--- The task ---
In the listing that follows, how many lines include the word "launch"? Only the number is wanted.

--- Supplied material ---
....................
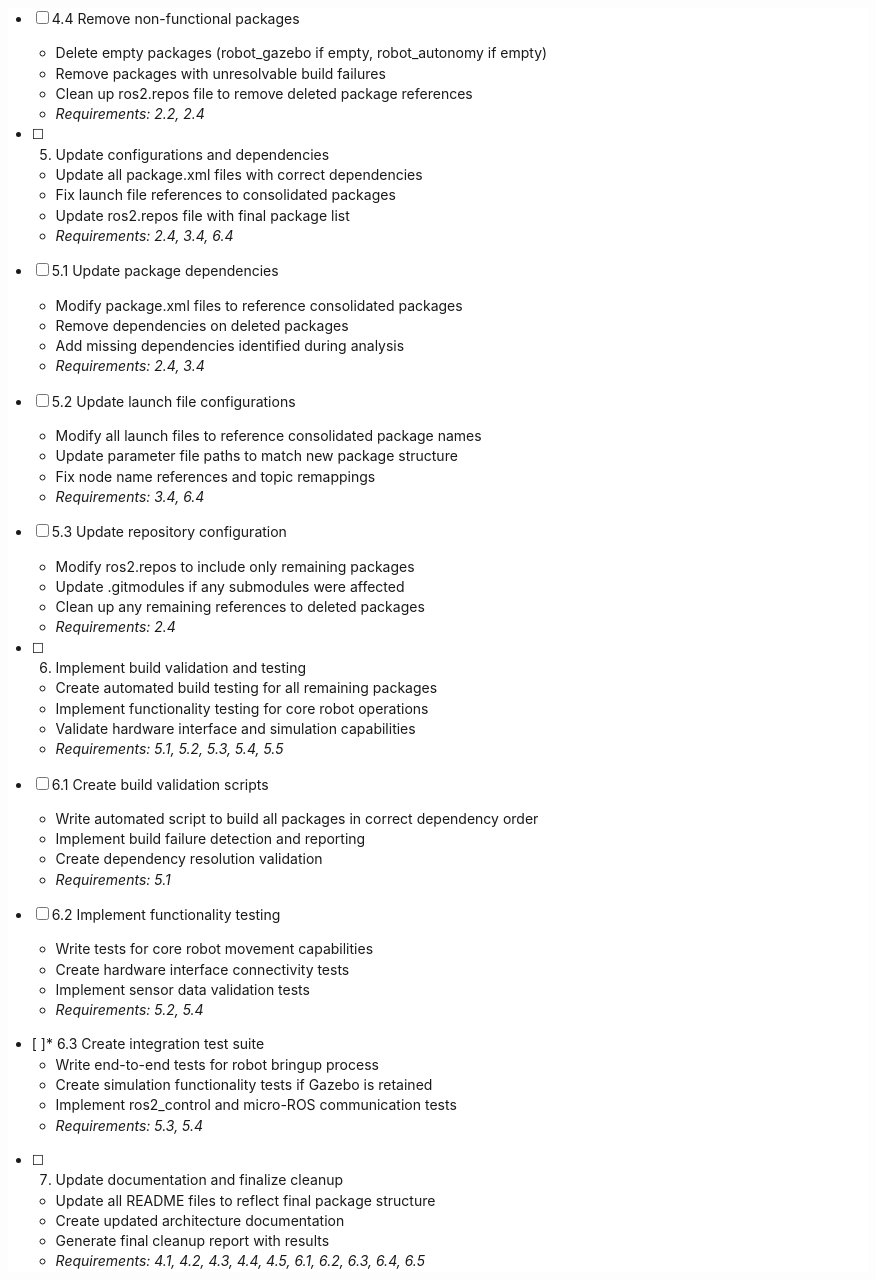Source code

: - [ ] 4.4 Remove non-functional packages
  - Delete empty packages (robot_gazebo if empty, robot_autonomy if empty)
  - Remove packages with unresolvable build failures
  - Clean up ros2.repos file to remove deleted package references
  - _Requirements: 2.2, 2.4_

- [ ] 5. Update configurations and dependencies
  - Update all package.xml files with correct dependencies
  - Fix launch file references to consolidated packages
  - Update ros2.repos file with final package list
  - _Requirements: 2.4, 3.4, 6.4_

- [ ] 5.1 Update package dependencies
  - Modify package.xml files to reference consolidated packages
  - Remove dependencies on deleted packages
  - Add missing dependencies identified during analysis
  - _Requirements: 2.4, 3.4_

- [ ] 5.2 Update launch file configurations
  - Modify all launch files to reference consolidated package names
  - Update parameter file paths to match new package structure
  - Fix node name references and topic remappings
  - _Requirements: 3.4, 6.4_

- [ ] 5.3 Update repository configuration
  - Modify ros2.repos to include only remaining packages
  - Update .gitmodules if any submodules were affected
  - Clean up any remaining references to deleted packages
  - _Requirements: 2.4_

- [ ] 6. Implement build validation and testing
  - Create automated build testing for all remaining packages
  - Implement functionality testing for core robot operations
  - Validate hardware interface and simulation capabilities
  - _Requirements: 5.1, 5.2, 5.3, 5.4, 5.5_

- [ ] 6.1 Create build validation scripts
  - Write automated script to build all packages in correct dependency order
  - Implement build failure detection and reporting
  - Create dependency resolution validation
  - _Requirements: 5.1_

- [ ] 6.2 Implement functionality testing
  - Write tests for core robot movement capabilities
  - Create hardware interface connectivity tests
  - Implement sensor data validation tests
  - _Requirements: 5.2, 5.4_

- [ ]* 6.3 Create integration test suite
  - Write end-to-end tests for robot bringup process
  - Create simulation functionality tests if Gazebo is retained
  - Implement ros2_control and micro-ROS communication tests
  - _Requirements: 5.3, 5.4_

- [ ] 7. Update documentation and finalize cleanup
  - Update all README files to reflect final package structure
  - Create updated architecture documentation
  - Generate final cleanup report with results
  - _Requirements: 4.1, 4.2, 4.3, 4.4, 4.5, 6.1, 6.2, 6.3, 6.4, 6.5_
....................
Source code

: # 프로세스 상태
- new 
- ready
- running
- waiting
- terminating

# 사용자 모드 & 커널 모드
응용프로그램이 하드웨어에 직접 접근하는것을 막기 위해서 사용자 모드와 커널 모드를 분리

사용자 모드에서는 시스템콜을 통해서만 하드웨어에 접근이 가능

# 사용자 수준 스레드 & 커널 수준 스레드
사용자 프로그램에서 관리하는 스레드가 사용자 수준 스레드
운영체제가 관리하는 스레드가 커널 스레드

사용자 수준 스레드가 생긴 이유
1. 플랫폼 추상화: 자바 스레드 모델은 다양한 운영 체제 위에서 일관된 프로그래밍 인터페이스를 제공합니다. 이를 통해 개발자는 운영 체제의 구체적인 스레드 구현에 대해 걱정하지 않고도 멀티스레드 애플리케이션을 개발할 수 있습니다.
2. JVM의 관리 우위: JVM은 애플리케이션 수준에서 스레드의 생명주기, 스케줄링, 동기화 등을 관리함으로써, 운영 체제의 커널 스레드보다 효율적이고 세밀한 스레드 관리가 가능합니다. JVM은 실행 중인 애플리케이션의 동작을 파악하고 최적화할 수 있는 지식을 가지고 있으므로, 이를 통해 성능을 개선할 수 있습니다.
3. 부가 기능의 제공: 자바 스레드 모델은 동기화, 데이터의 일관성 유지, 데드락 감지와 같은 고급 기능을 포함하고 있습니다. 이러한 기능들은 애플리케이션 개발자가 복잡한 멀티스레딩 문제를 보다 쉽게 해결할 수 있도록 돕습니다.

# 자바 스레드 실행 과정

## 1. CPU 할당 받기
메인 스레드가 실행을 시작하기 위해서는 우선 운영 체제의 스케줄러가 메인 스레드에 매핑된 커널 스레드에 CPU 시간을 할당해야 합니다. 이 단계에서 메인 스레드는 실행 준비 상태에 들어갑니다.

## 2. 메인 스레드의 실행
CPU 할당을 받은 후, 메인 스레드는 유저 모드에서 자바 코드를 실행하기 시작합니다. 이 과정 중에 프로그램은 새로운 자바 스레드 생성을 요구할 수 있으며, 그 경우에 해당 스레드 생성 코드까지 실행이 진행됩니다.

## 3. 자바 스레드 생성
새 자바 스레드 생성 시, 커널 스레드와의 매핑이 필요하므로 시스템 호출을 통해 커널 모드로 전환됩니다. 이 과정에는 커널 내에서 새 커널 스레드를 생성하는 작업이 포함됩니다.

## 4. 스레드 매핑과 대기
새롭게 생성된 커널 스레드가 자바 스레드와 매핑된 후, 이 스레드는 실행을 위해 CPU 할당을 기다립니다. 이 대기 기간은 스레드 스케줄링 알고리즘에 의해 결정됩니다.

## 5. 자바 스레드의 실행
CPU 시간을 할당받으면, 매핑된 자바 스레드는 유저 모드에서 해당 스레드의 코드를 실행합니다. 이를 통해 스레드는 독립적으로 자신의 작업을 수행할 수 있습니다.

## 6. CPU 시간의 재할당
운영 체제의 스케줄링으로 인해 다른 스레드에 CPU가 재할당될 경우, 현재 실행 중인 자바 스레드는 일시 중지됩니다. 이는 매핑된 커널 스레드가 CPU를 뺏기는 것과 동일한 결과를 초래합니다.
....................
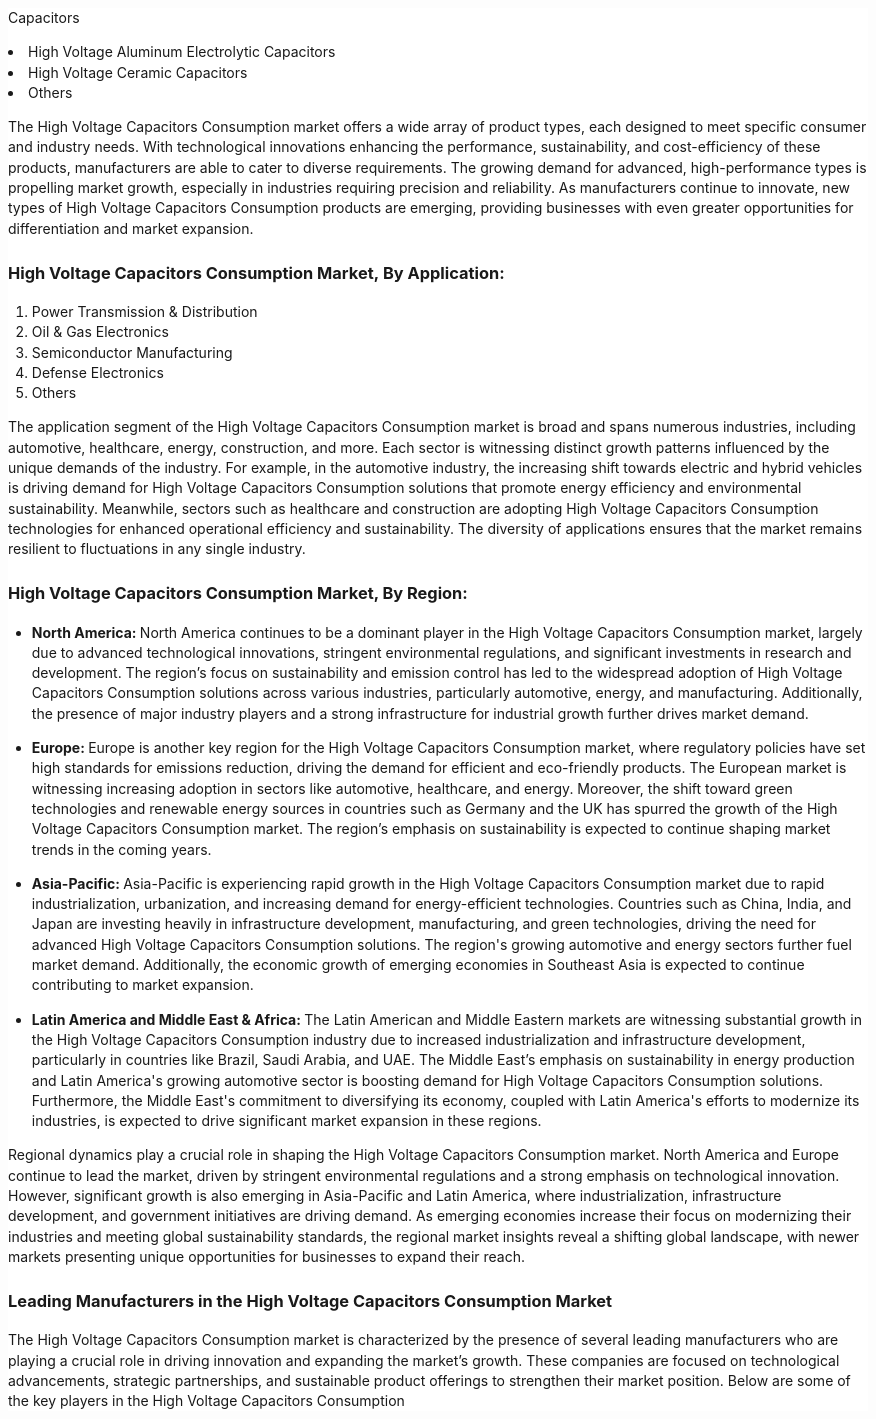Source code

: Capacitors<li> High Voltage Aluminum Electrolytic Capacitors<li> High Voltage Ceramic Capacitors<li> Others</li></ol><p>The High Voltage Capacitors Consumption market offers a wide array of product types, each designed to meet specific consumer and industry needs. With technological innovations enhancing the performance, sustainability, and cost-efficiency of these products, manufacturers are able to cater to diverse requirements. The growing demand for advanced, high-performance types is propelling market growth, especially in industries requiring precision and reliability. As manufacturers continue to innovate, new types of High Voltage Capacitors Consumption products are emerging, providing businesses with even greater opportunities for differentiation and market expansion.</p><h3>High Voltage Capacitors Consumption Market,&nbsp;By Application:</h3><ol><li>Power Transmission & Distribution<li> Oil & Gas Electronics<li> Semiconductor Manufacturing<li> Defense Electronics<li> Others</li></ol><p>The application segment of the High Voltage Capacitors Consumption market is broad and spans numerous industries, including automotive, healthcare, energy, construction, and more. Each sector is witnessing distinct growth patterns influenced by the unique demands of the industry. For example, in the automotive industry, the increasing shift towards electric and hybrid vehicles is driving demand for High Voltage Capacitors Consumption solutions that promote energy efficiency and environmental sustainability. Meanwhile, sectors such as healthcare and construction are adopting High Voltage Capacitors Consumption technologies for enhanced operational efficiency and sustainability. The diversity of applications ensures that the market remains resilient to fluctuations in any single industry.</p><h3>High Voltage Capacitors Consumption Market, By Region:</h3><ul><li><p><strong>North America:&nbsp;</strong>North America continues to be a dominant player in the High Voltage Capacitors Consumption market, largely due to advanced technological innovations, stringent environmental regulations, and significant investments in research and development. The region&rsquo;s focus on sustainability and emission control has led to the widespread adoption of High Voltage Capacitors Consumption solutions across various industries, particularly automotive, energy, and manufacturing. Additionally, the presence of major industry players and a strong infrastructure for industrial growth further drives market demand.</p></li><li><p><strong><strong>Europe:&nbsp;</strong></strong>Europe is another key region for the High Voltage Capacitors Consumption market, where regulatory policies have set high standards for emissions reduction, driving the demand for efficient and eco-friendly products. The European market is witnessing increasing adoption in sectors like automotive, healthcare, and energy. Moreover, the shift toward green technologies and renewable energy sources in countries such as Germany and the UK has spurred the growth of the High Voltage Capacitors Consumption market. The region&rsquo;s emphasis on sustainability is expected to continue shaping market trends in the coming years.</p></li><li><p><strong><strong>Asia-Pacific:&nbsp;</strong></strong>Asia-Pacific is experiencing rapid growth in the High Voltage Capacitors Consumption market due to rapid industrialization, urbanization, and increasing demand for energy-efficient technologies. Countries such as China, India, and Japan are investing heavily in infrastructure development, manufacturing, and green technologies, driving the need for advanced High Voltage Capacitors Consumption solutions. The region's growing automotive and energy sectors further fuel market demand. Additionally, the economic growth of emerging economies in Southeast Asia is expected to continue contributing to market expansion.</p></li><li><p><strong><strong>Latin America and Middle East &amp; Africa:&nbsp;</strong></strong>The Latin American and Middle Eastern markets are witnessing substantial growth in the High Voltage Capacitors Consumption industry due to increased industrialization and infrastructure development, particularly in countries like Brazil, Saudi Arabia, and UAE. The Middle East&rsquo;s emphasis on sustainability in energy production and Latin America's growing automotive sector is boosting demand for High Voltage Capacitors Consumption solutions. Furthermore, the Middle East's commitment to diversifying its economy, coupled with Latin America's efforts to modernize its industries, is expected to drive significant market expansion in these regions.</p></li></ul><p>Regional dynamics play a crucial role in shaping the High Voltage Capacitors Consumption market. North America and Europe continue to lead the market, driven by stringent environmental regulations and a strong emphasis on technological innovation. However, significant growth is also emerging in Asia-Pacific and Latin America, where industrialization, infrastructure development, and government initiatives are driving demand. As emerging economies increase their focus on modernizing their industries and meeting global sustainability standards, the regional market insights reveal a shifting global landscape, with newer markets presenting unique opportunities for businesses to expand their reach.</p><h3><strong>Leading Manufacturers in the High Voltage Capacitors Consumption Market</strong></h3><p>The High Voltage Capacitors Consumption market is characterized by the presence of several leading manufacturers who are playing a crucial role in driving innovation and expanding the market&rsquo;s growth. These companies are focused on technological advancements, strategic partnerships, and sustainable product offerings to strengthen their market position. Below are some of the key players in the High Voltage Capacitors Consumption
....................
--- Answer for this exercise ---
3